Thursday, October 10, 2013

It has been over 4 months since Mom died.  Dad is settling in very nicely here in Port Washington.  He walks by the Marina at least once per day.  My sister-in-law, Diane walks with him almost every day.  He is a stronger walker at the end of the summer.  He enjoys seeing the fish being caught and the boats going in and out of the water.  This late in October the Marina is getting emptier everyday, boats are being loaded onto semis and trucked away to their winter home.  Baseball season is coming to a close.  The Cards will be playing the Dodgers next and Dad doesn't know which one to cheer for since they are both his favorites.  Is there life after baseball?  How can we last through the winter? 

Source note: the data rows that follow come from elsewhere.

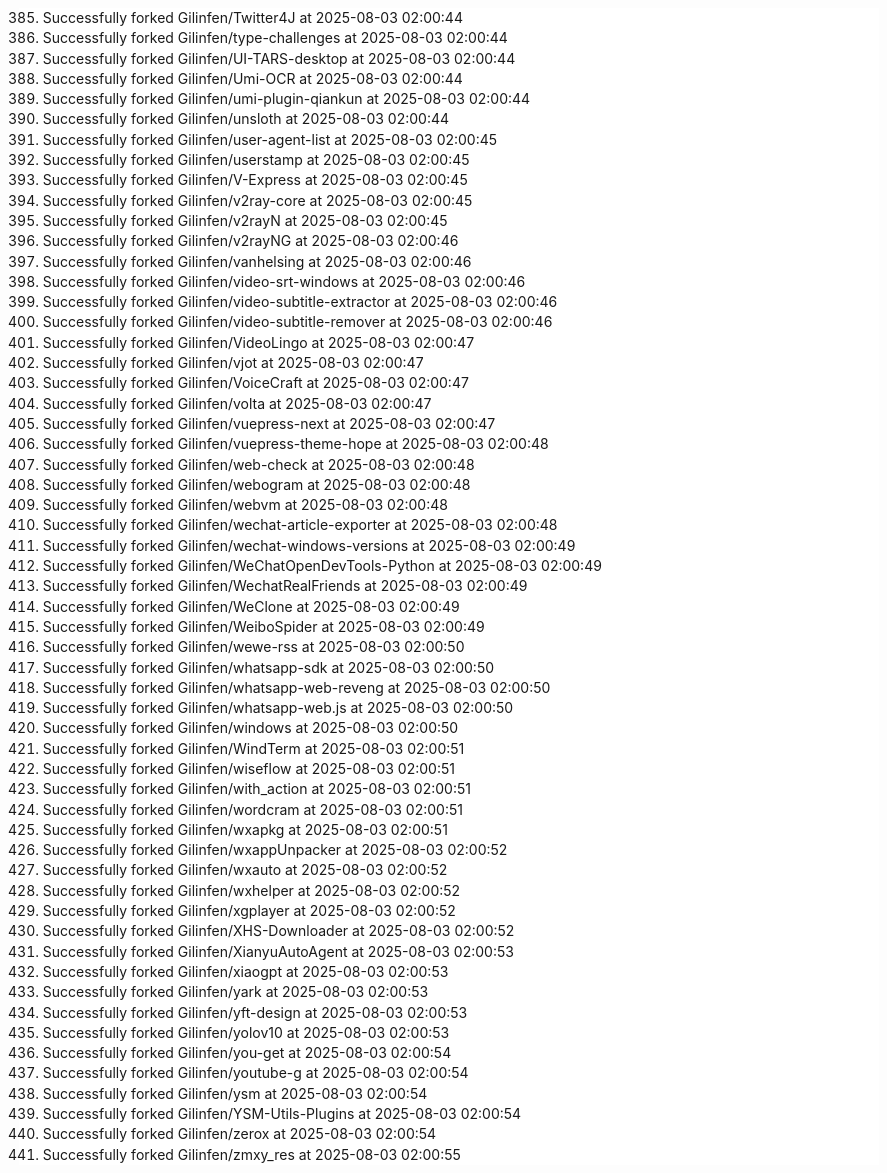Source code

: 385. Successfully forked Gilinfen/Twitter4J at 2025-08-03 02:00:44
386. Successfully forked Gilinfen/type-challenges at 2025-08-03 02:00:44
387. Successfully forked Gilinfen/UI-TARS-desktop at 2025-08-03 02:00:44
388. Successfully forked Gilinfen/Umi-OCR at 2025-08-03 02:00:44
389. Successfully forked Gilinfen/umi-plugin-qiankun at 2025-08-03 02:00:44
390. Successfully forked Gilinfen/unsloth at 2025-08-03 02:00:44
391. Successfully forked Gilinfen/user-agent-list at 2025-08-03 02:00:45
392. Successfully forked Gilinfen/userstamp at 2025-08-03 02:00:45
393. Successfully forked Gilinfen/V-Express at 2025-08-03 02:00:45
394. Successfully forked Gilinfen/v2ray-core at 2025-08-03 02:00:45
395. Successfully forked Gilinfen/v2rayN at 2025-08-03 02:00:45
396. Successfully forked Gilinfen/v2rayNG at 2025-08-03 02:00:46
397. Successfully forked Gilinfen/vanhelsing at 2025-08-03 02:00:46
398. Successfully forked Gilinfen/video-srt-windows at 2025-08-03 02:00:46
399. Successfully forked Gilinfen/video-subtitle-extractor at 2025-08-03 02:00:46
400. Successfully forked Gilinfen/video-subtitle-remover at 2025-08-03 02:00:46
401. Successfully forked Gilinfen/VideoLingo at 2025-08-03 02:00:47
402. Successfully forked Gilinfen/vjot at 2025-08-03 02:00:47
403. Successfully forked Gilinfen/VoiceCraft at 2025-08-03 02:00:47
404. Successfully forked Gilinfen/volta at 2025-08-03 02:00:47
405. Successfully forked Gilinfen/vuepress-next at 2025-08-03 02:00:47
406. Successfully forked Gilinfen/vuepress-theme-hope at 2025-08-03 02:00:48
407. Successfully forked Gilinfen/web-check at 2025-08-03 02:00:48
408. Successfully forked Gilinfen/webogram at 2025-08-03 02:00:48
409. Successfully forked Gilinfen/webvm at 2025-08-03 02:00:48
410. Successfully forked Gilinfen/wechat-article-exporter at 2025-08-03 02:00:48
411. Successfully forked Gilinfen/wechat-windows-versions at 2025-08-03 02:00:49
412. Successfully forked Gilinfen/WeChatOpenDevTools-Python at 2025-08-03 02:00:49
413. Successfully forked Gilinfen/WechatRealFriends at 2025-08-03 02:00:49
414. Successfully forked Gilinfen/WeClone at 2025-08-03 02:00:49
415. Successfully forked Gilinfen/WeiboSpider at 2025-08-03 02:00:49
416. Successfully forked Gilinfen/wewe-rss at 2025-08-03 02:00:50
417. Successfully forked Gilinfen/whatsapp-sdk at 2025-08-03 02:00:50
418. Successfully forked Gilinfen/whatsapp-web-reveng at 2025-08-03 02:00:50
419. Successfully forked Gilinfen/whatsapp-web.js at 2025-08-03 02:00:50
420. Successfully forked Gilinfen/windows at 2025-08-03 02:00:50
421. Successfully forked Gilinfen/WindTerm at 2025-08-03 02:00:51
422. Successfully forked Gilinfen/wiseflow at 2025-08-03 02:00:51
423. Successfully forked Gilinfen/with_action at 2025-08-03 02:00:51
424. Successfully forked Gilinfen/wordcram at 2025-08-03 02:00:51
425. Successfully forked Gilinfen/wxapkg at 2025-08-03 02:00:51
426. Successfully forked Gilinfen/wxappUnpacker at 2025-08-03 02:00:52
427. Successfully forked Gilinfen/wxauto at 2025-08-03 02:00:52
428. Successfully forked Gilinfen/wxhelper at 2025-08-03 02:00:52
429. Successfully forked Gilinfen/xgplayer at 2025-08-03 02:00:52
430. Successfully forked Gilinfen/XHS-Downloader at 2025-08-03 02:00:52
431. Successfully forked Gilinfen/XianyuAutoAgent at 2025-08-03 02:00:53
432. Successfully forked Gilinfen/xiaogpt at 2025-08-03 02:00:53
433. Successfully forked Gilinfen/yark at 2025-08-03 02:00:53
434. Successfully forked Gilinfen/yft-design at 2025-08-03 02:00:53
435. Successfully forked Gilinfen/yolov10 at 2025-08-03 02:00:53
436. Successfully forked Gilinfen/you-get at 2025-08-03 02:00:54
437. Successfully forked Gilinfen/youtube-g at 2025-08-03 02:00:54
438. Successfully forked Gilinfen/ysm at 2025-08-03 02:00:54
439. Successfully forked Gilinfen/YSM-Utils-Plugins at 2025-08-03 02:00:54
440. Successfully forked Gilinfen/zerox at 2025-08-03 02:00:54
441. Successfully forked Gilinfen/zmxy_res at 2025-08-03 02:00:55

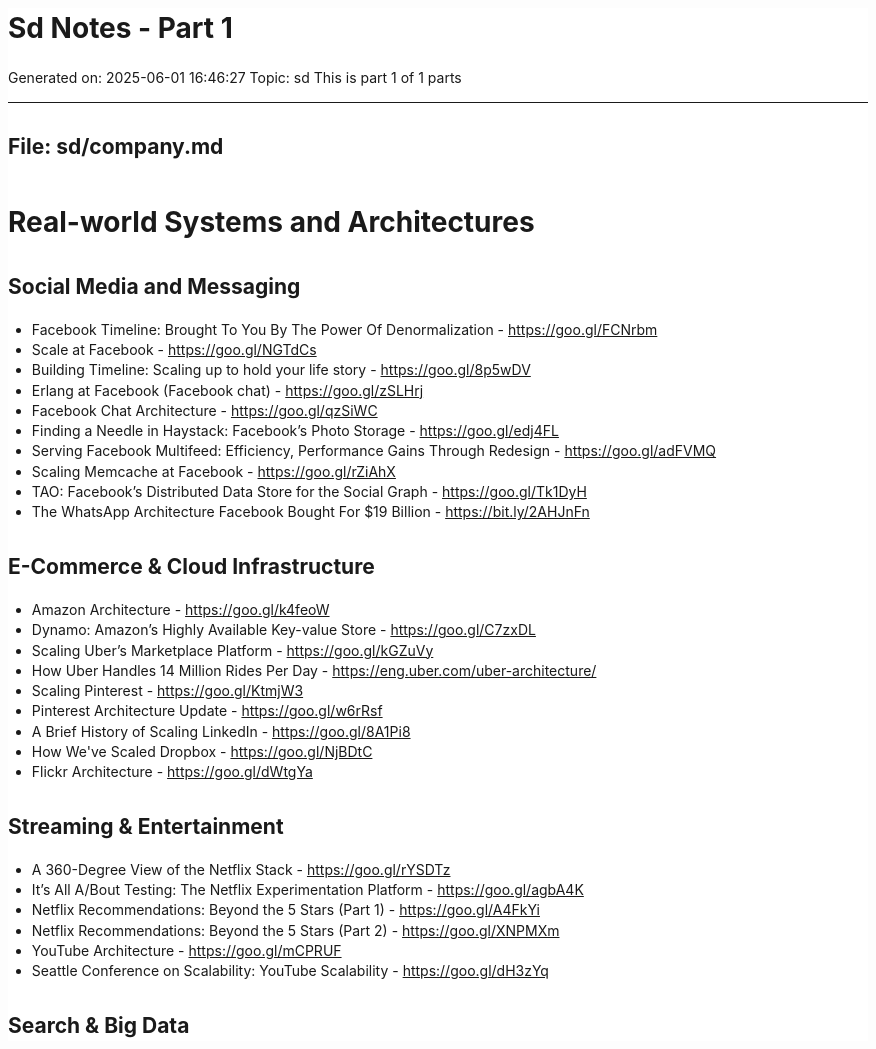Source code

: # Sd Notes - Part 1
Generated on: 2025-06-01 16:46:27
Topic: sd
This is part 1 of 1 parts

---

## File: sd/company.md

# Real-world Systems and Architectures

## Social Media and Messaging

- Facebook Timeline: Brought To You By The Power Of Denormalization - https://goo.gl/FCNrbm
- Scale at Facebook - https://goo.gl/NGTdCs
- Building Timeline: Scaling up to hold your life story - https://goo.gl/8p5wDV
- Erlang at Facebook (Facebook chat) - https://goo.gl/zSLHrj
- Facebook Chat Architecture - https://goo.gl/qzSiWC
- Finding a Needle in Haystack: Facebook’s Photo Storage - https://goo.gl/edj4FL
- Serving Facebook Multifeed: Efficiency, Performance Gains Through Redesign - https://goo.gl/adFVMQ
- Scaling Memcache at Facebook - https://goo.gl/rZiAhX
- TAO: Facebook’s Distributed Data Store for the Social Graph - https://goo.gl/Tk1DyH
- The WhatsApp Architecture Facebook Bought For $19 Billion - https://bit.ly/2AHJnFn

## E-Commerce & Cloud Infrastructure

- Amazon Architecture - https://goo.gl/k4feoW
- Dynamo: Amazon’s Highly Available Key-value Store - https://goo.gl/C7zxDL
- Scaling Uber’s Marketplace Platform - https://goo.gl/kGZuVy
- How Uber Handles 14 Million Rides Per Day - https://eng.uber.com/uber-architecture/
- Scaling Pinterest - https://goo.gl/KtmjW3
- Pinterest Architecture Update - https://goo.gl/w6rRsf
- A Brief History of Scaling LinkedIn - https://goo.gl/8A1Pi8
- How We've Scaled Dropbox - https://goo.gl/NjBDtC
- Flickr Architecture - https://goo.gl/dWtgYa

## Streaming & Entertainment

- A 360-Degree View of the Netflix Stack - https://goo.gl/rYSDTz
- It’s All A/Bout Testing: The Netflix Experimentation Platform - https://goo.gl/agbA4K
- Netflix Recommendations: Beyond the 5 Stars (Part 1) - https://goo.gl/A4FkYi
- Netflix Recommendations: Beyond the 5 Stars (Part 2) - https://goo.gl/XNPMXm
- YouTube Architecture - https://goo.gl/mCPRUF
- Seattle Conference on Scalability: YouTube Scalability - https://goo.gl/dH3zYq

## Search & Big Data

Dad has tried pizza, tacos, zucchini soup, barbecue pork sandwiches and guess what?  He likes them! He tried one piece of asparagus-he didn't like that!  We have him hooked on weight watchers ice cream bars.  We found some bologna and summer sausage that is satisfactory.  He has survived without Anderson-Erickson milk.....

 I gave dad a Mom's list of family birthdays and some birthday cards.  Hopefully he will send some.  I know he needs to stay in touch with his family.

I still find myself wanting to pick up the phone and call Mom.  I still cannot understand what happened and spend time wondering why and if I should have done something different.  Well I will not get the answers to my questions in this life. 

Sunday, July 14, 2013

You look just like your mother

When I was younger, people always said I looked like my mom did at that age. I did not start to see the resemblance until I was older and had kids of my own.  I do not look like her if you look at individual features. My eyes are not her eyes.  My nose is not like hers.  My smile was never as wide, my teeth are not the same.  And yet, people always recognized that I was Karen Scott's daughter because I looked like her.  My daughter looks like me too

I remember when I was 5 or 6 I thought mom was the most beautiful mom ever.  She was brave too.  She killed a skunk with a flashlight and a mouse with her broom.  She knew everything.

Mom married when she was 17 and I was born when she was 18.  She had 3 kids by the time she was 20.  When I was 18, I just wanted to be free and have fun.  She was only 18 years older than me so it seems to me now that in some ways we grew up together.  I can't believe she is gone at age 76.  I can't understand it.  It changes the timeline of my life.  It resets my expiration date.  It leaves me wanting to talk to her.

There will be no order to my writing, just random thoughts based on random memories.

Saturday, July 13, 2013

I can't call my mom ever again

After a lovely, busy day I sit thinking that I should call my mom. It has been too long since we spoke.    She died on May 28, 2013.  I wasn't expecting it.  I still find it hard to understand.  I want to talk to her again.